Saturday’s post about Romans created quite a bit of conversation. Unfortunately, between teaching all day Saturday and otherwise being kept from exciting theological conversation over the weekend, I was unable to engage that conversation in much depth.
The point that drew the sharpest engagement was when I said:
It also seems to me, that as much as I want to avoid it, I keep coming around again to N. T. Wright’s claim that the purpose of the law is to exacerbate sin and death within Israel per se, so that God could disarm them where they were strongest
The barrages came from all angles, so let me start with the most important: what the Bible in general might say about the Law, and what we as Christians have to say about it.
In short, as troubling as this is, Christians say what we say about the Law, and what we must say about the Law, only because we come to the Law with the prior conviction that the life, death, and resurrection of Jesus are God’s means of salvation. Not law-keeping.
Once we have said this much, we have claimed that we cannot listen to the Law’s own voice about salvation, but must recontexualize the place of the law within redemptive history based on the later voice of salvation in Christ.
This is what Paul did.
In the words of Herman Ridderbos:
… the function the law occupies in Paul’s proclamation must be seen in the light that for him has dawned in Christ on the law and its works. What makes Paul’s pronouncements on the law so deeply moving and powerful, what causes him to attribute this peculiar, not infrequently paradoxical significance to the law, is not to be accounted for from polemical zeal against Judaism, nor from reading the Old Testament, nor even from the words of Jesus transmitted to him, but it is the light that has burst on him concerning Christ’s death and resurrection, the absolutely new situation that has begun with them and which has regard to the relationship in which every man stands to God in the most existential sense of the world.

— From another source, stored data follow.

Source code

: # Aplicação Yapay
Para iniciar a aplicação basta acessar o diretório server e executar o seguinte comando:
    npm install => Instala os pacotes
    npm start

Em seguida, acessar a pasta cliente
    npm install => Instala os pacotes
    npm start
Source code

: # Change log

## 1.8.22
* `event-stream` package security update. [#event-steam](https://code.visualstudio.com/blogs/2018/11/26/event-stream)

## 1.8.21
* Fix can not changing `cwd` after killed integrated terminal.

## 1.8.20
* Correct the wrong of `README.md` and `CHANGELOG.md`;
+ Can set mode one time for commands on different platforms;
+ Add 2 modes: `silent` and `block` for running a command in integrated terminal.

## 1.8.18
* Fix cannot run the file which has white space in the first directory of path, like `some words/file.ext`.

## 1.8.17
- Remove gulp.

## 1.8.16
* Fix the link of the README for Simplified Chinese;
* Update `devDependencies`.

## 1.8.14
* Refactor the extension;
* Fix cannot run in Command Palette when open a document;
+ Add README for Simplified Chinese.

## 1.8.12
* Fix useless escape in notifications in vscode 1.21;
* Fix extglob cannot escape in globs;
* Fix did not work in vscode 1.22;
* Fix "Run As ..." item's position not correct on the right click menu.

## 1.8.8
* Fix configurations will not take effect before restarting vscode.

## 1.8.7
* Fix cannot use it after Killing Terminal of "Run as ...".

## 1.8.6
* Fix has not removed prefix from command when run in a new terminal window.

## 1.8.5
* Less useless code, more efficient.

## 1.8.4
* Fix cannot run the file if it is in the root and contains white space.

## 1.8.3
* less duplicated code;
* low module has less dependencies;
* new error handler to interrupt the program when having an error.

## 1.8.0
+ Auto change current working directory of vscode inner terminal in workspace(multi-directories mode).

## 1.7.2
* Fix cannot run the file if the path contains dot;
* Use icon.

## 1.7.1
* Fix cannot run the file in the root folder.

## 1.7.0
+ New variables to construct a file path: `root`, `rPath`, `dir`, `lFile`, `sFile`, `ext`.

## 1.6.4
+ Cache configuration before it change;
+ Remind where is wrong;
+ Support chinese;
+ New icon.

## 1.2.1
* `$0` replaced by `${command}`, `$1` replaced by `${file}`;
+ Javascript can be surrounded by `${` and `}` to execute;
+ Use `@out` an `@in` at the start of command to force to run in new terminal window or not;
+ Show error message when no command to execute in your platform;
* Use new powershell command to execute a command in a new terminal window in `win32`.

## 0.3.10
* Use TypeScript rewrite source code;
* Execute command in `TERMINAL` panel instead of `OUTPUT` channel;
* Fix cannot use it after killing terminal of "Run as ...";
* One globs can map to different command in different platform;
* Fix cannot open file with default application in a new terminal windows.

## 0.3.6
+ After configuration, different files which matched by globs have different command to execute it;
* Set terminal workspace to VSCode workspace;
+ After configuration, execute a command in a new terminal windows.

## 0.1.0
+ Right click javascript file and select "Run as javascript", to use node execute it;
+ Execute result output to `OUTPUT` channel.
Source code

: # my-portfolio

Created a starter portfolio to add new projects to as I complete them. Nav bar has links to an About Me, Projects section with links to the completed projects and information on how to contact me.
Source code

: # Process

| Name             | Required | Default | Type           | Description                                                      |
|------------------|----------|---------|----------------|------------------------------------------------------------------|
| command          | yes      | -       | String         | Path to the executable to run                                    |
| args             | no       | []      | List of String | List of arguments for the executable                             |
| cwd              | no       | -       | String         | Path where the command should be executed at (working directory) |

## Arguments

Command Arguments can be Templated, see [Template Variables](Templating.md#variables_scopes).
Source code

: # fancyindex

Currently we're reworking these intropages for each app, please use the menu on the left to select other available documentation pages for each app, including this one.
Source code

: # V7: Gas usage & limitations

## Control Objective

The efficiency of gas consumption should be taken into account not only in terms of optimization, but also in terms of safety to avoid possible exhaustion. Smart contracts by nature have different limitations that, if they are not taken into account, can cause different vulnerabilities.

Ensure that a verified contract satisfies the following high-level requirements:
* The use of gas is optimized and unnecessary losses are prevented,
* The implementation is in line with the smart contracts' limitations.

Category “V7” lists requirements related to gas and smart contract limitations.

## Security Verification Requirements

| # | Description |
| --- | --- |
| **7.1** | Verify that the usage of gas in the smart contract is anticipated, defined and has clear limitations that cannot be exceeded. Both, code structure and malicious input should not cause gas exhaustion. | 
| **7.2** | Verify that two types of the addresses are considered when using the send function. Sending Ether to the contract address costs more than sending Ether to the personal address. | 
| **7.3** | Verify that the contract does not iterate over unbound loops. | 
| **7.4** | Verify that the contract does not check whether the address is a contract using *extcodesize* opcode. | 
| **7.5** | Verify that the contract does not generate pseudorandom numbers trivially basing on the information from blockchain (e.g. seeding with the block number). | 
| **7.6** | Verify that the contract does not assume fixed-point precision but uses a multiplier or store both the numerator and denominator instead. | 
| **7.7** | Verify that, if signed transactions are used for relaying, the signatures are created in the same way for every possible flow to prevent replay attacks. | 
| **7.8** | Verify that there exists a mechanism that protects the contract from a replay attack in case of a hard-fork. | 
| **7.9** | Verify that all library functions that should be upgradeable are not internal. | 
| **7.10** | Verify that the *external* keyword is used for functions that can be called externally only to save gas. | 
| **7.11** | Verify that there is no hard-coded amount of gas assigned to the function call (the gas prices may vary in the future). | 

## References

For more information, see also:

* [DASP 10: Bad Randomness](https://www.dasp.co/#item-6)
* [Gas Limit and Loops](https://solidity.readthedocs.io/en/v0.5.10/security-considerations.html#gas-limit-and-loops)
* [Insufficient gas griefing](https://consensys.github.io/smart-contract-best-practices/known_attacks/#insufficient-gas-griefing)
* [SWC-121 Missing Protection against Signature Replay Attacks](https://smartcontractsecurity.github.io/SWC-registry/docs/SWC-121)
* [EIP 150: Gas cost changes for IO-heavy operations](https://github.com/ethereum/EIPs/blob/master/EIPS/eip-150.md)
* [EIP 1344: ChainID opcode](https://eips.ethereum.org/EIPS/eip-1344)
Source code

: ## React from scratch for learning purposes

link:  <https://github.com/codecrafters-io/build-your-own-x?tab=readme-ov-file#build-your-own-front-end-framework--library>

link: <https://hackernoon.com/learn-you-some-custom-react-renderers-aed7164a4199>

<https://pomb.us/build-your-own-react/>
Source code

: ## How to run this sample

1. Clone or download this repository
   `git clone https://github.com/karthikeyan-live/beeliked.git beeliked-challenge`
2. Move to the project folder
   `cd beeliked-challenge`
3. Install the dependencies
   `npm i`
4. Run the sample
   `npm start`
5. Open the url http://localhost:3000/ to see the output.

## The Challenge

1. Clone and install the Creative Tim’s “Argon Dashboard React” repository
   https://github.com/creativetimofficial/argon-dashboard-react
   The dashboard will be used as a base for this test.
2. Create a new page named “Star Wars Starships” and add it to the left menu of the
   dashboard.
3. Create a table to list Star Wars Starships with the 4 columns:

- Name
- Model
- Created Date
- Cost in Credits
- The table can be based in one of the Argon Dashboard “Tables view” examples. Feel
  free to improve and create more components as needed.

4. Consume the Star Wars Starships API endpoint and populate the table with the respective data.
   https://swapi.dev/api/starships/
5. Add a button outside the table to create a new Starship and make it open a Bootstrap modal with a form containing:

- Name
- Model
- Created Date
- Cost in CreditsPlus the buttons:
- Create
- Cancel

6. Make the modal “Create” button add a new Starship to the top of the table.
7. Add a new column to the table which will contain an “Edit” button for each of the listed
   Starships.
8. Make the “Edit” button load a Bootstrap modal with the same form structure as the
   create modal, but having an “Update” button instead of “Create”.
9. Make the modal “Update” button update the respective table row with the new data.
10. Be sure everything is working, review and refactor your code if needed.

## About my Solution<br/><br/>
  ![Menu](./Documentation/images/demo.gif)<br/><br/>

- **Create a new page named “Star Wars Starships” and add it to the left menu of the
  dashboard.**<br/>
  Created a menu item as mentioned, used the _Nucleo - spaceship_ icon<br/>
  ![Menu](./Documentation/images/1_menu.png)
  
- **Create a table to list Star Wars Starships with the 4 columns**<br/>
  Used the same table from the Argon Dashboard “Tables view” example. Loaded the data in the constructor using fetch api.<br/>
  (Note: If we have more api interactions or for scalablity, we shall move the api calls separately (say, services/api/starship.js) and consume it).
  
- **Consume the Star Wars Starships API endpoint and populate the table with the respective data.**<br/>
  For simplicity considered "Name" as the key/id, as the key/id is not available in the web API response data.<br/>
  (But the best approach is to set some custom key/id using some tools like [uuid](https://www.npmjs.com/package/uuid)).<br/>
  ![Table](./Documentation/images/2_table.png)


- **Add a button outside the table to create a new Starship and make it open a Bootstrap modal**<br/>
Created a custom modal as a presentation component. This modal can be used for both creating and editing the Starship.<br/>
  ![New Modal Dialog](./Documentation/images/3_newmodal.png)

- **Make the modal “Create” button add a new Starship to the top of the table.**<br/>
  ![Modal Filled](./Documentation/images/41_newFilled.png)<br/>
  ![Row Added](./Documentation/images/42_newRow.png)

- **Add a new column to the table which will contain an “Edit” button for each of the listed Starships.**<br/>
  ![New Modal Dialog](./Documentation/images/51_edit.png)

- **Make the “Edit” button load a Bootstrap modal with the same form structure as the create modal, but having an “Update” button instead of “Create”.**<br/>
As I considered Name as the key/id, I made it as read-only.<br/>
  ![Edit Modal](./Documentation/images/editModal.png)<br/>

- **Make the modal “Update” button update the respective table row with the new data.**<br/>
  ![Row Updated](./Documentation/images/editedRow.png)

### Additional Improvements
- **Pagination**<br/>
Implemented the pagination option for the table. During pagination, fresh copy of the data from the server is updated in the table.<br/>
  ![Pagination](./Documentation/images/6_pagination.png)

Only then does the nature of man outside Christ become apparent, does his “own righteousness” on the ground of the works of the law emerge at once in all its wretchedness and self-conceit into the light of day, then too does the insufficiency of the law as a means of salvation first become fully manifest…

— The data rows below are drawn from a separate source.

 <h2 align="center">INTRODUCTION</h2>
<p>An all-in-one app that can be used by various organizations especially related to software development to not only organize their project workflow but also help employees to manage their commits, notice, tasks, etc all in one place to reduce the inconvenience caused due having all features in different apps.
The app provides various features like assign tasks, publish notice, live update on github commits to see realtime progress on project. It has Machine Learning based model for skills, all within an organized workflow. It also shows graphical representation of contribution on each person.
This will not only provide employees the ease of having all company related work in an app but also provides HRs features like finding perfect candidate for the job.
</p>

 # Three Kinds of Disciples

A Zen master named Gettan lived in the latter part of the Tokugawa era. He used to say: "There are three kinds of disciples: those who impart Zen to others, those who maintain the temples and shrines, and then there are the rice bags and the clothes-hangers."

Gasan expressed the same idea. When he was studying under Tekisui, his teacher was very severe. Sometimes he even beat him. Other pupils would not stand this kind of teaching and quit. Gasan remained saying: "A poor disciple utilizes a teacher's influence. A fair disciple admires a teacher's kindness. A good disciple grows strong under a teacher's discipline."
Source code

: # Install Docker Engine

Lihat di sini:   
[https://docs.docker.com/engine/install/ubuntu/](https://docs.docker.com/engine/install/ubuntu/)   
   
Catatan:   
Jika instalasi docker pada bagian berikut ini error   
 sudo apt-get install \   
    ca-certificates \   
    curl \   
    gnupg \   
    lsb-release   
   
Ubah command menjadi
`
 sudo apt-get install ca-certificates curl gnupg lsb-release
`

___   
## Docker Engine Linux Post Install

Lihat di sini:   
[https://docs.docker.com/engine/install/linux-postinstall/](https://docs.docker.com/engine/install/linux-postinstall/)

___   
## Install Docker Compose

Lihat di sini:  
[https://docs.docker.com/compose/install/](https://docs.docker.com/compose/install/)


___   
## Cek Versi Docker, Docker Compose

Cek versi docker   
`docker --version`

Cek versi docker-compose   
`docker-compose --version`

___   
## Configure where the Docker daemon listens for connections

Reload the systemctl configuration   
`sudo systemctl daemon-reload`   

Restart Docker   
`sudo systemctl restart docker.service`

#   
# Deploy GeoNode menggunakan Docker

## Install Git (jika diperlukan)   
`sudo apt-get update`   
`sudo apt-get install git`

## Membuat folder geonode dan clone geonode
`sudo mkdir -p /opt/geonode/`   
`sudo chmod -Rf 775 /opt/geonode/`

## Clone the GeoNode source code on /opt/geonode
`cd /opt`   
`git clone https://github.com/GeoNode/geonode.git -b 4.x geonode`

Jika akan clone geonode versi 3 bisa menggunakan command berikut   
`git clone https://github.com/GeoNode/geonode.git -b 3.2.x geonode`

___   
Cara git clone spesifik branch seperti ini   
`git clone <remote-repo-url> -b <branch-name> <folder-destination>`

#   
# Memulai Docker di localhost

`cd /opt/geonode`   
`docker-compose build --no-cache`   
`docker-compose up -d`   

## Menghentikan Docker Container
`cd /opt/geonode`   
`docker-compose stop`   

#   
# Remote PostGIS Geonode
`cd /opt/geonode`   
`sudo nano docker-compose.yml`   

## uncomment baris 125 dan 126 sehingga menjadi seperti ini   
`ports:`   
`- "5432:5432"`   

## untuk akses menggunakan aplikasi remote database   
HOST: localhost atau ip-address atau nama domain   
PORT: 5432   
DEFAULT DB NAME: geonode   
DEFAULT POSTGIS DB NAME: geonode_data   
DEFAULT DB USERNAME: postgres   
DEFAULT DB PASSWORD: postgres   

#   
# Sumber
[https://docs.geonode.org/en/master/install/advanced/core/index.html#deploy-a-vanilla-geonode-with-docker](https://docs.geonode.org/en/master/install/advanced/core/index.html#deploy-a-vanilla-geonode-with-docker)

When in the light of Christ’s death and resurrection Paul came to the conviction that the law cannot be the means of life and the ground of man’s righteousness before God, this is not a dogmatical-theoretical premise or conclusion, but it rests on the redeeming significance of Christ’ death and resurrection themselves, or, as Paul himself expresses it, on the revelation of the righteousness of God in them, by faith and without works of the law…
It is clearly evident [in Phil 3:4f.] that Paul’s repudiation of the law and its works as means of salvation in the Jewish sense of the word is neither a theoretical dogma, nor rests on subjective experience, but is grounded on that which God has revealed and bestowed of righteousness and life in the death and resurrection of Christ. (Herman Ridderbos, Paul: An Outline of His Theology, 137-138)

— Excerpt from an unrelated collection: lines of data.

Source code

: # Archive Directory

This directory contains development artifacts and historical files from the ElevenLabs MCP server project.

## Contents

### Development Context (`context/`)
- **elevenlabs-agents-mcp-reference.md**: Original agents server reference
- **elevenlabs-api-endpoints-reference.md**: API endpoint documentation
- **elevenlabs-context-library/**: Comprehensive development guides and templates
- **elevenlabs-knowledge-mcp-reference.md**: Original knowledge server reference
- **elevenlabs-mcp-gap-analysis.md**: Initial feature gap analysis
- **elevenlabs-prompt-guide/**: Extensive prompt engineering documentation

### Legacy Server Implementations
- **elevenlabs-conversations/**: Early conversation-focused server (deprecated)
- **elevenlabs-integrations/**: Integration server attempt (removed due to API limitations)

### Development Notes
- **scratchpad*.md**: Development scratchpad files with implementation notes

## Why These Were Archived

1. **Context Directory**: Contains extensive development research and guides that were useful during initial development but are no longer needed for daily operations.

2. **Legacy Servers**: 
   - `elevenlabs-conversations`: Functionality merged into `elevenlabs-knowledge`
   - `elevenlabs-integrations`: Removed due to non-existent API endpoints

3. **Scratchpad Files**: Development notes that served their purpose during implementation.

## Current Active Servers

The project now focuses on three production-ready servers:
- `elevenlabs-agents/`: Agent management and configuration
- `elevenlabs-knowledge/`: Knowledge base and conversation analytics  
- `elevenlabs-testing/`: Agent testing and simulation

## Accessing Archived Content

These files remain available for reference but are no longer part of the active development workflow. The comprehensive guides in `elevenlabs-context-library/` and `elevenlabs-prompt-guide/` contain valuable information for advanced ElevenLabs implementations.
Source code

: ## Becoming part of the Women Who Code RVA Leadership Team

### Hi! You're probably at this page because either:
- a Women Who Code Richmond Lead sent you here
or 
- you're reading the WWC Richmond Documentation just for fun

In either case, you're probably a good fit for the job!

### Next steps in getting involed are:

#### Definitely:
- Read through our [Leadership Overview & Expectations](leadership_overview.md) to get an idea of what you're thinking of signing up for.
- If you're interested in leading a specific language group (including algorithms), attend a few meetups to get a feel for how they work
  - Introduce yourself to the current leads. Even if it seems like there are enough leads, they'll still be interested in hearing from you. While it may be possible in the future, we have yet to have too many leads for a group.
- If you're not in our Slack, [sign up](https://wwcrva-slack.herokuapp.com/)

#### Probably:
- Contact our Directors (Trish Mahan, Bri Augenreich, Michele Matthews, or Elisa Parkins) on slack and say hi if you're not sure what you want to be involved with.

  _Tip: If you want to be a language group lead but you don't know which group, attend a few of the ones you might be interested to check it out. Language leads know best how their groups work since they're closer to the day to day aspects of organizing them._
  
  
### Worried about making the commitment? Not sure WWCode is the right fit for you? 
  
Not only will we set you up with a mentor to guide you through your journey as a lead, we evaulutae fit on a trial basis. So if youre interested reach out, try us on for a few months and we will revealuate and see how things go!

This is an accurate assessment of Paul, one that E. P. Sanders later popularized with his argument that Paul’s thinking and argument work “from solution to plight”: It is in light of the God’s solution in Christ that Paul assesses not only the plight in which humanity finds itself, but the entire preceding narrative of Israel–and the place of the Law in particular.
Tomorrow I will take up some of the particulars for how this works out, and what Paul actually says about the law when he reassesses its place in the story, based on his convictions about Jesus’ death and resurrection.
But for now, here’s the implication for how I will argue and what I will say: a “straight” reading of the OT is of secondary importance for a Christian understanding (or articulating Paul’s view) of the Law. For Christian theology, Deuteronomy or Jeremiah will never have the last, or controlling word, for what role the Law plays in the story of God’s reconciling and rescuing the world.
The OT says that righteousness and life and, ultimately, salvation, come when the people of God faithfully keep the law.
The NT enters with a surprising twist in the story. Life and salvation come through the faithful king, dying on the cross and being raised from the dead.
This changes everything.
Including our understanding of the place of the Law in the story of salvation.